Figure 5: lncRNA triplets were associated with GBM prognosis. (A) The prognosistic value of triplets with HOTAIR in training and testing datasets. (B) the p-values of the TFs, genes, or the triplets in training and test datasets. (C) the p-values of the lncRNA-TF-gene triplets involving HOTAIR in the validation dataset. (DF) Color-gram of lncRNA-TF-gene expression profiles of GBM patients in the independent dataset. Rows represent lncRNAs, TFs, or genes and columns represent patients. The green (red) color bar represents low-risk (high-risk) patient groups. (Bottom panel) Kaplan–Meier estimates of overall survival of GBM patients according to the triplet signature.
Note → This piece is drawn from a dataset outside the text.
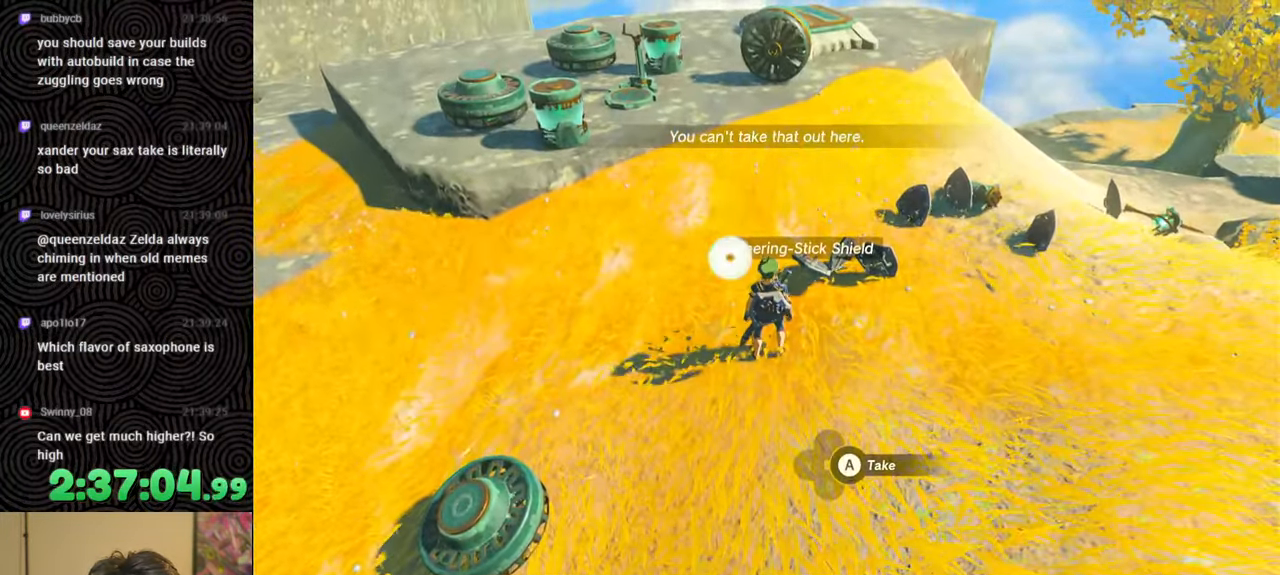
{"buttons": [], "left_stick": "center", "right_stick": "center", "events": [[283, "DPAD_LEFT", "up"]]}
To confirm the lncRNA-TF-gene triplet signatures as independent predictors, we obtained expression data for HOTAIR and the genes from an independent cohort of 97 Chinese GBM patients [38]. The K-means clustering procedure was used to divide patients into two subgroups based on triplet expression, and the Kaplan-Meier method was then used to estimate overall survival time for the two subgroups. Differences in survival times were analyzed using the log rank test. Expression of 11 of the 12 triplets modulated by HOTAIR was measured in this dataset. The expression of 10 (90.90%) triplets was associated with survival in the Chinese GBM patients (Figure 5C and Figures S5–S14). In addition, we observed that the three triplets discussed above yielded low p-values in the validation dataset (Figure 5D5F). This suggests that HOTAIR plays an important role in GBM molecular classification and may serve as a novel therapeutic target.

DISCUSSION

Here, we introduce LncMod, a new computational method for the identification of lncRNA modulators affecting TF activity in cancer. By integrating genome-wide lncRNA and gene expression profiles with TF-target regulation, LncMod identifies lncRNA modulators that affect TF activity, but not mRNA levels. By applying LncMod to published human GBM-associated lncRNA and gene expression datasets, we demonstrated that lncRNAs mainly affect target gene expression in trans. In addition, we found that most lncRNAs affect multiple targets and are multimodal, acting as enhancers, attenuators, or invertors depending on the specific target. Our results suggest that many more lncRNAs besides those identified in classical studies may affect cellular functions. In our study, functional analysis of these lncRNAs based the targets they regulate identified additional cancer-relevant lncRNAs. We focused on lncRNAs located in amplified or deleted regions and provided examples of lncRNA-TF-gene triplets (such as HOTAIR-MXI1-CD58/PRKCE and HOTAIR-ATF5-NCAM1/APC) that are associated with GBM prognosis. Kaplan–Meier survival curve analysis indicated that GBM patients with lower HOTAIR expression showed prolonged survival compared to patients with high HOTAIR levels (p < 0.001) [39]. In addition, we compared triplet signatures with previously identified prognosis-associated biomarkers in glioma, such as VSIG4 [40] and TRIM8 [41]. The P-values of the triplet signatures are much smaller than these previous identified biomarkers. Identification of triplets for which expression correlates with survival may improve our understanding of tumor development and provide more accurate information for the development of new targeted therapies.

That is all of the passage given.